Static memory allocation also makes things easier for hackers. No need to find and follow pointers. Many emulators have Lua support and it's possible to interface with the game this way. Amazing tools can be built. For example:

https://github.com/brock-heinz/NESDev/blob/master/Emulators/...

More data:

https://datacrystal.romhacking.net/wiki/Category:RAM_maps

https://datacrystal.romhacking.net/wiki/Category:ROM_maps

http://tasvideos.org/GameResources.html


Games are engineered products in heavily constrained environments. General software is more like: clever ways to automate annoying tasks. General software can be maximally lazy or elegant or both. Games are clever yet practical and efficient. What baffles me is how often I find a game design to be far more elegant than that of common software..

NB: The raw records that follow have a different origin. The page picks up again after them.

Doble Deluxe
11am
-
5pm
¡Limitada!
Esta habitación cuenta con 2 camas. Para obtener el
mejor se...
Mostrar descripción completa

> General software can be maximally lazy or elegant or both. Games are clever yet practical and efficient.

Video games are soft real time applications: performance visibly degrades if the targeted frame rate is not met. Given the hardware of the time, they had to be practical and efficient.

This might not be the case anymore. Today we have hardware with incredible performance but some of that speed powers abstractions that make it easier to develop the game. Older games had complete control of the machine but now they are merely one program scheduled to run by the operating system.

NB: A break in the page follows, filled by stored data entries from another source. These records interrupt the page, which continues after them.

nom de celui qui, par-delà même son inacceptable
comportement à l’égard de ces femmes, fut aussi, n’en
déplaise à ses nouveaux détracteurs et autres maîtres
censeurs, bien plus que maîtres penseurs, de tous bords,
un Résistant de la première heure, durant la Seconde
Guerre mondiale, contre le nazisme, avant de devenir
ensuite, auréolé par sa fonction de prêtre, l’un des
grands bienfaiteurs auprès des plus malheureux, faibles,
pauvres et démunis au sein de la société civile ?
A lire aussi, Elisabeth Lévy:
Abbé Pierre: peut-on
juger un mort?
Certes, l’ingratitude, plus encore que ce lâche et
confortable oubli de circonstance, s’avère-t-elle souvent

> What baffles me is how often I find a game design to be far more elegant than that of common software.

I think it's because of how little abstraction there is. The data structures we find in the code of older games are directly related to the game itself. It's rare to find a retro game with a separate game engine.


One thing that's interesting about this memory map is how much is crammed into the first 8KB of the SNES's 128 KB main RAM, while the rest is mainly used to store large blocks of uncompressed data. This is probably a remnant of how the SNES was originally designed have just 8KB of RAM. (http://www.chrismcovell.com/secret/SFC_1988Q4.html)


It's likely due to being easier to deal with across various memory mapping modes. There's a Retro Game Mechanics Explained video about it that I can't seem to find right now.


This. The Super NES memory map is divided into 256 banks of 64KB each. The bottom 8KB of RAM is visible in 128 of these banks, but the remaining 120KB only appears once. The bottom 8KB of RAM is therefore faster to access (at any time, it's more likely to be visible in the "current" bank).

Of course, game developers tried to put as much data as possible into the part of RAM that is faster to access.


Here you go:

https://youtu.be/-U76YvWdnZM

Highly recommended channel. The video about blanking is a particularly awesome entry in this series and it even features Super Mario World:

https://youtu.be/Q8ph2OVqZeM


This is really cool. I know people have been messing around with Gameshark codes for decades, but I'm finally getting to the point where this type of stuff doesn't seem out of reach anymore.

I just don't know what to do with the information!


There is a very vibrant SMW hacking community with very functional GUI editor that can act as a springboard for getting into assembly patches ranging from simple changes to sprite behavior to whole new game modes. If you love the game, it's a joy.